Field experiments with police agencies represent a new frontier in collaboration between researchers and the public sector. This chapter explores the practical and ethical challenges inherent in partnerships with the police, sharing reflections and lessons from our experiences in the six countries included in the study. We describe what we have learned from both scholarship and experience about how to build effective partnerships and to design ethical interventions with the goal of informing the next generation of research–practice partnerships on issues of public order, security, and policing.

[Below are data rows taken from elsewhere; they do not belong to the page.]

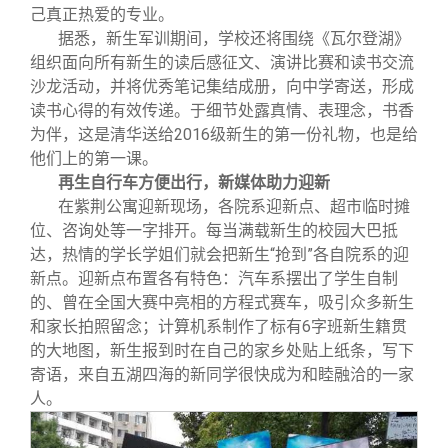
己真正热爱的专业。
据悉，新生军训期间，学校还将围绕《瓦尔登湖》
组织面向所有新生的读后感征文、演讲比赛和读书交流
沙龙活动，并将优秀笔记集结成册，向中学寄送，形成
读书心得的有效传递。于细节处露真情、表理念，书香
为伴，这是清华送给2016级新生的第一份礼物，也是给
他们上的第一课。
再生自行车方便出行，新媒体助力迎新
在紫荆公寓迎新现场，各院系迎新点、超市临时摊
位、咨询处等一字排开。每当满载新生的校园大巴抵
达，热情的学长学姐们就会把新生“抢到”各自院系的迎
新点。迎新点布置各有特色：汽车系摆出了学生自制
的、曾在全国大赛中亮相的方程式赛车，吸引众多新生
和家长拍照留念；计算机系制作了标有6字班新生籍贯
的大地图，新生报到时在自己的家乡处贴上纸条，写下
寄语，来自五湖四海的新同学很快成为和睦融洽的一家
人。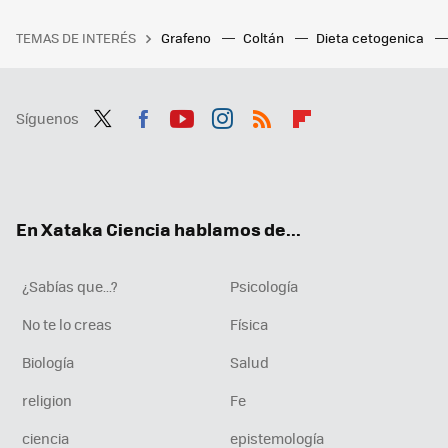
TEMAS DE INTERÉS
Grafeno
Coltán
Dieta cetogenica
Síguenos
Twit
Fac
You
Inst
RSS
Flip
ter
ebo
tub
agr
boa
ok
e
am
rd
En Xataka Ciencia hablamos de...
¿Sabías que...?
Psicología
No te lo creas
Física
Biología
Salud
religion
Fe
ciencia
epistemología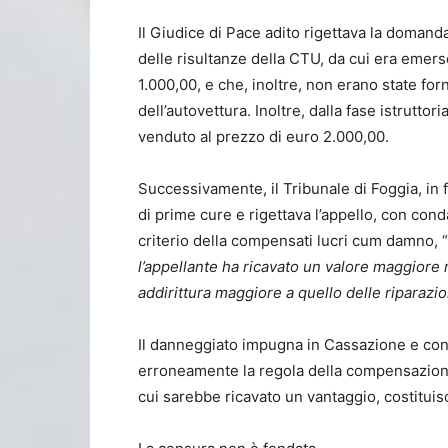
Il Giudice di Pace adito rigettava la domand
delle risultanze della CTU, da cui era emers
1.000,00, e che, inoltre, non erano state forn
dell’autovettura. Inoltre, dalla fase istrutto
venduto al prezzo di euro 2.000,00.
Successivamente, il Tribunale di Foggia, in
di prime cure e rigettava l’appello, con cond
criterio della compensati lucri cum damno, “
l’appellante ha ricavato un valore maggiore 
addirittura maggiore a quello delle riparazion
Il danneggiato impugna in Cassazione e cont
erroneamente la regola della compensazione
cui sarebbe ricavato un vantaggio, costituisc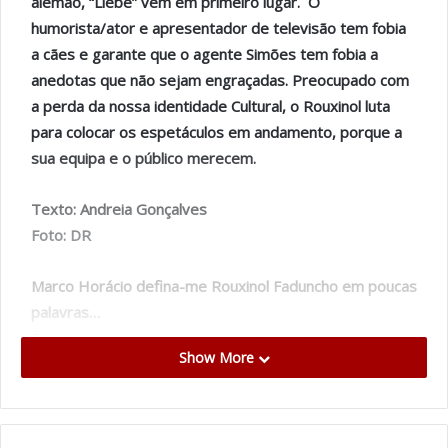
alemão, “Liebe” vem em primeiro lugar. O
humorista/ator e apresentador de televisão tem fobia
a cães e garante que o agente Simões tem fobia a
anedotas que não sejam engraçadas. Preocupado com
a perda da nossa identidade Cultural, o Rouxinol luta
para colocar os espetáculos em andamento, porque a
sua equipa e o público merecem.
Texto: Andreia Gonçalves
Foto: DR
Marco Horácio defina-me Rouxinol Faduncho em poucas
palavras…
É um ego do tamanho do Mundo. (risos)
Show More
Quixote está tatuado no seu braço. Se ele passasse
por Portugal, hoje, o que diria?
Quixote lutava contra monstros, ignorância e fraqueza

This chapter introduces the concept of community policing and provides a brief history of the practice and its spread. The chapter then identifies a significant gap in rigorous evidence of its efficacy, especially as the practice has been adopted by police agencies in the Global South and describes the core enterprise of the research agenda: a set of coordinated, randomized-control trials evaluating the impact of community policing in Latin America, Africa, and Asia. The chapter concludes with a summary of the findings and a discussion of broader implications for the study of policing.